Amiloidosi cardiaca: se ne è parlato in un convegno per far conoscere le nuove opportunità terapeutiche

08.06.2026 12:59 di  Redazione Perugia24.net   vedi letture
Amiloidosi cardiaca: se ne è parlato in un convegno per far conoscere le nuove opportunità terapeutiche

Diagnosi più tempestive, percorsi assistenziali più vicini ai pazienti e una rete multidisciplinare sempre più strutturata per affrontare l’amiloidosi cardiaca. Sono questi alcuni dei principali risultati emersi dal congresso “Amiloidosi Cardiaca”, ospitato a Terni e dedicato a una patologia sistemica complessa che, grazie ai progressi della medicina, può oggi essere riconosciuta e trattata con maggiore efficacia. L’evento, che ha riunito specialisti provenienti da diversi ambiti clinici, ha rappresentato un importante momento di confronto scientifico sullo stato dell’arte della diagnosi e della gestione dell’amiloidosi, con particolare attenzione al coinvolgimento cardiaco, alle nuove opportunità terapeutiche e alla costruzione di percorsi condivisi tra ospedale e territorio.
Tra i dati più significativi illustrati dalla dottoressa Georgette Khoury, Dirigente Medico dell’Azienda Ospedaliera Santa Maria di Terni, Tutor SIECVI per ecocardiografia transtoracica e transesofagea e Tutor EACVI per CardioRM, emerge il ruolo sempre più centrale dell’ambulatorio dedicato alle cardiomiopatie dell’ospedale ternano. “Al momento l’ambulatorio delle cardiomiopatie gestisce larga parte dei pazienti che fino a qualche mese fa erano costretti ad andare mensilmente a Perugia per il rinnovo del piano terapeutico e, inoltre, sono stati già presi in carico circa 15 pazienti provenienti da Terni e dal territorio provinciale”, ha spiegato la specialista. Un risultato che testimonia il progressivo rafforzamento dell’offerta assistenziale locale e la capacità del sistema sanitario ternano di rispondere in modo sempre più efficace alle esigenze dei pazienti affetti da questa patologia. Nel corso dei lavori è stato inoltre evidenziato come i sintomi cardiologici dell’amiloidosi compaiano generalmente tra i 60 e i 70 anni, spesso anche dieci anni dopo l’insorgenza delle prime manifestazioni extracardiache. Un dato che rende fondamentale la collaborazione tra diverse figure professionali per intercettare precocemente i segnali della malattia.

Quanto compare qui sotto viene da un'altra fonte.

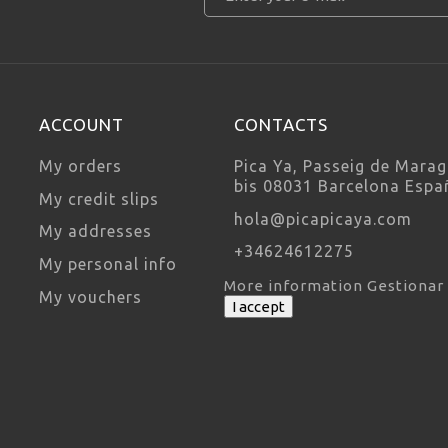
ACCOUNT
CONTACTS
My orders
Pica Ya, Passeig de Marag
bis 08031 Barcelona Espa
My credit slips
hola@picapicaya.com
My addresses
+34624612275
My personal info
More information
Gestionar
My vouchers
I accept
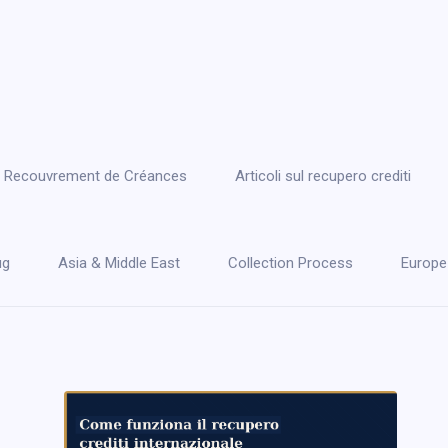
 le Recouvrement de Créances
Articoli sul recupero crediti
ug
Asia & Middle East
Collection Process
Europe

Proprio per questo uno dei temi centrali del congresso è stato lo sviluppo di una rete multidisciplinare dell’amiloidosi, composta da cardiologi, ematologi, nefrologi, ortopedici, neurologi e medici di medicina generale. L’obiettivo è favorire un riconoscimento più precoce dei sintomi e un rapido invio dei pazienti agli ambulatori specialistici, consentendo l’accesso tempestivo ai nuovi trattamenti oggi disponibili. “La creazione di una rete multidisciplinare garantirà un più precoce riconoscimento dei sintomi e un tempestivo afferimento all’ambulatorio cardiologico, che potrà gestire la prescrizione dei nuovi farmaci a disposizione, assicurando una prognosi e una qualità di vita migliori”, ha sottolineato la dottoressa Khoury. Ampio spazio è stato dedicato anche agli strumenti diagnostici che consentono di individuare la malattia nelle sue fasi iniziali. La valutazione cardiologica, associata all’analisi degli esami ematochimici specifici, all’elettrocardiogramma e all’ecocardiogramma, rappresenta infatti il primo passaggio fondamentale per far emergere il sospetto clinico di amiloidosi.
Un ruolo determinante è svolto dall’ecocardiografia avanzata di secondo livello con analisi dello strain ventricolare, che permette di evidenziare il caratteristico segno del “cherry top”, considerato uno degli indicatori più suggestivi della patologia. Quando il sospetto clinico trova conferma nei riscontri strumentali, il percorso diagnostico prosegue con esami di terzo livello come la scintigrafia con tracciante osseo e la cardio-risonanza magnetica, strumenti oggi essenziali per una diagnosi accurata e tempestiva.

Il congresso ha così confermato come il futuro della gestione dell’amiloidosi cardiaca passi attraverso una sempre maggiore integrazione tra specialisti, medicina territoriale e tecnologie diagnostiche avanzate, con l’obiettivo di offrire ai pazienti percorsi di cura più rapidi, appropriati e vicini al territorio.